Overproduction of tears:

If you experience red, itchy, watery eyes, the cause could be allergies. A change in your surroundings could trigger an allergic reaction.

  • The most common outdoor causes of allergic eye symptoms are grass, tree, and weed pollens.
  • The most common indoor causes are pet dander, dust mites, and molds.

Dry eye syndrome: As ironic as it may sound, if you suffer from dry eye, your eyes will often water. When the surface of your eye dries out it becomes irritated and uncomfortable. The lacrimal gland produces extra tears to compensate, overwhelming the eye’s natural drainage system.

Age, medications, and some medical conditions can lead to dry eyes. If you are undergoing chemotherapy, recently had LASIK eye surgery, or wear contact lenses, then you should seek advice from your eye doctor if you are experiencing symptoms of dry eye.

When you have an eye infection, your body often responds by producing excess tears to soothe the eye. The tears are also designed to wash away germs and discharge from your eye. Pink eye (conjunctivitis) commonly causes watering.
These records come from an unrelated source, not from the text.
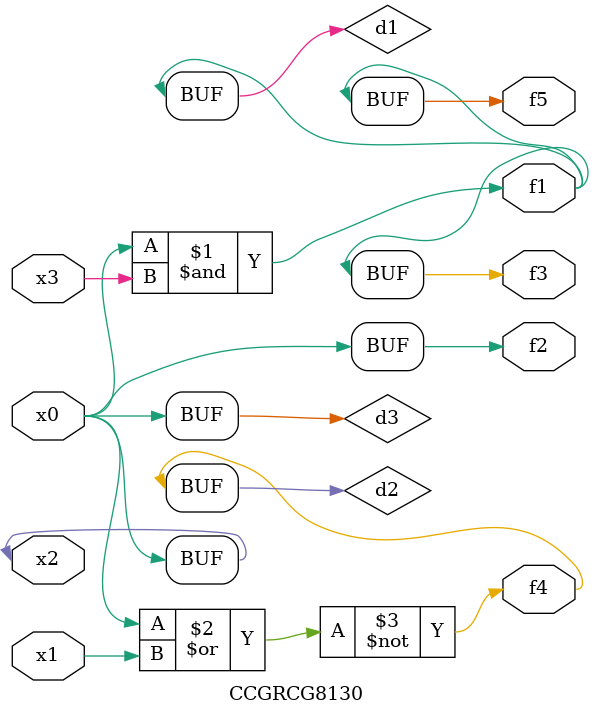
<source format=v>
module CCGRCG8130(
	input x0, x1, x2, x3,
	output f1, f2, f3, f4, f5
);

	wire d1, d2, d3;

	and (d1, x2, x3);
	nor (d2, x0, x1);
	buf (d3, x0, x2);
	assign f1 = d1;
	assign f2 = d3;
	assign f3 = d1;
	assign f4 = d2;
	assign f5 = d1;
endmodule

</source>
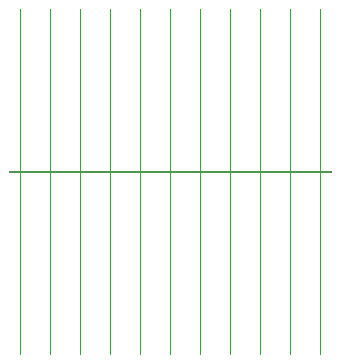
<source format=gbr>
%TF.GenerationSoftware,KiCad,Pcbnew,(5.1.12)-1*%
%TF.CreationDate,2023-02-20T15:46:43-05:00*%
%TF.ProjectId,seamaster-face,7365616d-6173-4746-9572-2d666163652e,rev?*%
%TF.SameCoordinates,Original*%
%TF.FileFunction,Legend,Bot*%
%TF.FilePolarity,Positive*%
%FSLAX46Y46*%
G04 Gerber Fmt 4.6, Leading zero omitted, Abs format (unit mm)*
G04 Created by KiCad (PCBNEW (5.1.12)-1) date 2023-02-20 15:46:43*
%MOMM*%
%LPD*%
G01*
G04 APERTURE LIST*
%ADD10C,0.063500*%
%ADD11C,0.100000*%
G04 APERTURE END LIST*
D10*
X135318500Y-62674500D02*
X135318500Y-91884500D01*
X137858500Y-62674500D02*
X137858500Y-91884500D01*
X140398500Y-62674500D02*
X140398500Y-91884500D01*
X142938500Y-62674500D02*
X142938500Y-91884500D01*
X145478500Y-62674500D02*
X145478500Y-91884500D01*
X160718500Y-62674500D02*
X160718500Y-91884500D01*
X158178500Y-62674500D02*
X158178500Y-91884500D01*
X155638500Y-62674500D02*
X155638500Y-91884500D01*
X153098500Y-62674500D02*
X153098500Y-91884500D01*
X150558500Y-62674500D02*
X150558500Y-91884500D01*
X148018500Y-62674500D02*
X148018500Y-91884500D01*
D11*
%TO.C,SeaMasterFace*%
G36*
X161690900Y-76532200D02*
G01*
X134353300Y-76532200D01*
X134353300Y-76432200D01*
X161690900Y-76432200D01*
X161690900Y-76532200D01*
G37*
G36*
X148072100Y-90152600D02*
G01*
X147972100Y-90152600D01*
X147972100Y-62814200D01*
X148072100Y-62814200D01*
X148072100Y-90152600D01*
G37*
%TD*%
M02*

</source>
Dirt, sand, and contact lenses can all scratch the surface of your eye. When this occurs, your eye will reflex tear, becoming red and sensitive to light. Usually, minor scratches heal in a day or two.

Your eyes produce excess tears in response to other types of irritation, such as dry air, bright light, wind, smoke, dust, an eyelash, or exposure to chemicals.

Inflammation of the eyelids
Known as blepharitis, it is caused by debris building-up on your eyelid margins, causing irritation and redness of the eyelid itself resulting in epiphora. Washing your eyelids daily with eyelid wipes will help with these symptoms.

Structural change:

Drainage system malfunction
When you have a blockage in a drainage duct the tears cannot adequately drain away. Medically, this is referred to as lacrimal stenosis and causes epiphora. Dacryocystorhinostomy (DCR) surgery is required to remove the blockage. In some cases, the opening to the drainage channel is narrowed rather than blocked, and a simple procedure called a punctoplasty can reinstate tear flow into your nose without requiring DCR surgery.

Poor eyelid function or position
For the tears to spread evenly over the surface of your eye, the eyelids need to close correctly. Ectropion refers to a condition where your lower eyelid is rolled out away from the eye surface (something that often happens with age). The pulling away of the lower eyelid from the surface of your eye will cause tears to spill over onto your cheek. Lower eyelid surgery is usually required to remedy this.

Although this word is a mouthful, it actually refers to an ingrown eyelash. An eyelash can become misdirected and rub or scratch the surface of your eye leading to discomfort and watering. The eyelash can easily be removed by your eye doctor.

Most often, watery eyes are an annoying symptom rather than a cause for serious concern. Unless accompanied by eye pain or redness, excess tears are not usually a serious issue.

Diagnosing watery eyes and relevant treatment

You may be able to determine the cause of your watery eye.

  • Do your eyes feel dry and uncomfortable just before they begin to water? You might be suffering from dry eye syndrome. The first line of treatment is lubricating eye drops, but if this does not give you relief see your eye doctor for more intensive treatment.
  • Are your eyes and eyelids itchy, swollen and red? Allergies are the most likely cause. Remove the allergen and use anti-histamine eyedrops.
  • Have you been around smoke, bright lights, smog or other air pollutants? Remove the irritant to relieve your symptoms.

If your symptoms persist or worsen, or you have eye pain or reduced vision ALWAYS seek advice from your eye doctor.

When should you take action?

Although some may consider watery eyes or epiphora a minor problem, it can affect your daily life. Extremely watery eyes can get irritating and troublesome and even interfere with your vision. Constant wiping of the eyes, eyelids, and cheeks results in redness and irritation.

The cause for your watery eye could be something that’s easily remedied. There’s no reason to simply put up with your symptoms. Be reassured watery eyes is not something you need to cry about. Seek advice from your eye doctor.